Not all layers are created equal.
The simple network above uses dense layers (also called fully connected) where every neuron connects to every neuron in the next layer. But real networks use specialized layer types designed for different kinds of data:
Every neuron connects to every neuron in the next layer. Good for tabular data (spreadsheets, databases). Simple and effective, but scales poorly for images because an image with 1000x1000 pixels would need 1 million connections per neuron. Used as the final layers in most networks.

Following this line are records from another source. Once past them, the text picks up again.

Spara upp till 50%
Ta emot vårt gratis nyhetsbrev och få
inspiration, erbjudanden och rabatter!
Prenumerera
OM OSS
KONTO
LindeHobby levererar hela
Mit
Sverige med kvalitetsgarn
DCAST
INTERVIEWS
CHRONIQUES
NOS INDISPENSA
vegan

Instead of connecting to every input, each neuron looks at a small patch (like a 3x3 window) and slides across the image. This makes CNNs excellent at finding visual patterns — edges, textures, shapes — regardless of where they appear. Used in image classification, object detection, and medical imaging.

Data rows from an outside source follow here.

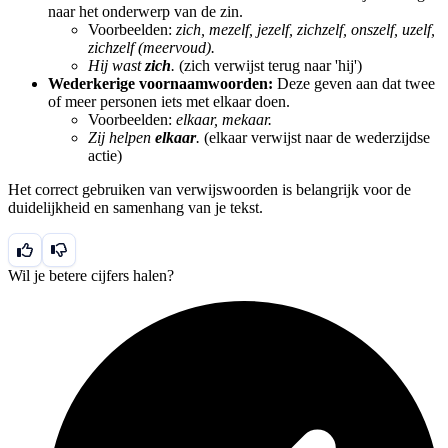
naar het onderwerp van de zin.
Voorbeelden:
zich, mezelf, jezelf, zichzelf, onszelf, uzelf,
zichzelf (meervoud).
Hij wast
zich
.
(zich verwijst terug naar 'hij')
Wederkerige voornaamwoorden:
Deze geven aan dat twee
of meer personen iets met elkaar doen.
Voorbeelden:
elkaar, mekaar.
Zij helpen
elkaar
.
(elkaar verwijst naar de wederzijdse
actie)
Het correct gebruiken van verwijswoorden is belangrijk voor de
duidelijkheid en samenhang van je tekst.
Wil je betere cijfers halen?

Each token "pays attention" to every other token in the sequence, learning which words matter most for understanding each word. This is the architecture behind GPT, Claude, and every modern language model. The key innovation: unlike older approaches, transformers can process all words in parallel instead of one at a time.
What a neural network looks like.
Every neural network follows this pattern: data enters the input layer, flows through hidden layers that find patterns, and arrives at the output layer which makes the decision.
Every arrow represents a weight — a number that gets adjusted during training. In the code above, W1 contains 12 weights (3 inputs × 4 hidden neurons) and W2 contains 8 weights (4 hidden × 2 outputs). Training means finding the right values for all 20 weights.
Test your understanding.
Network Architecture Concepts
Input Layer
Hidden Layer
Output Layer
Forward Pass
Network Architecture
Network Architecture
1Why do neural networks need hidden layers?
2For a cats vs dogs image classifier, why do you need 2 output neurons?
Data flow from start to finish.
Let's trace a single example through the entire network — from raw data to final prediction:
EXAMPLE: Classifying a 3-pixel "image" as cat or dog
INPUT: pixel values [0.5, 0.8, 0.2]
HIDDEN LAYER (4 neurons, each sees ALL inputs):
h1 = ReLU(0.5×w1 + 0.8×w2 + 0.2×w3 + bias) = 0.62
h2 = ReLU(0.5×w4 + 0.8×w5 + 0.2×w6 + bias) = 0.00 ← killed by ReLU
h3 = ReLU(0.5×w7 + 0.8×w8 + 0.2×w9 + bias) = 0.91
h4 = ReLU(0.5×w10+ 0.8×w11+ 0.2×w12+ bias) = 0.15
OUTPUT LAYER (2 neurons):
cat = softmax(0.62×w13 + 0.00×w14 + 0.91×w15 + 0.15×w16 + bias)
dog = softmax(0.62×w17 + 0.00×w18 + 0.91×w19 + 0.15×w20 + bias)
RESULT: cat = 82%, dog = 18% → prediction: CAT
Total weights: 12 (input→hidden) + 8 (hidden→output) = 20
Total biases: 4 (hidden) + 2 (output) = 6
Total learnable parameters: 26
This tiny network has 26 parameters. GPT-4 has an estimated 1.8 trillion. The architecture is the same — layers of neurons with weights and biases — just scaled up by a factor of 70 billion.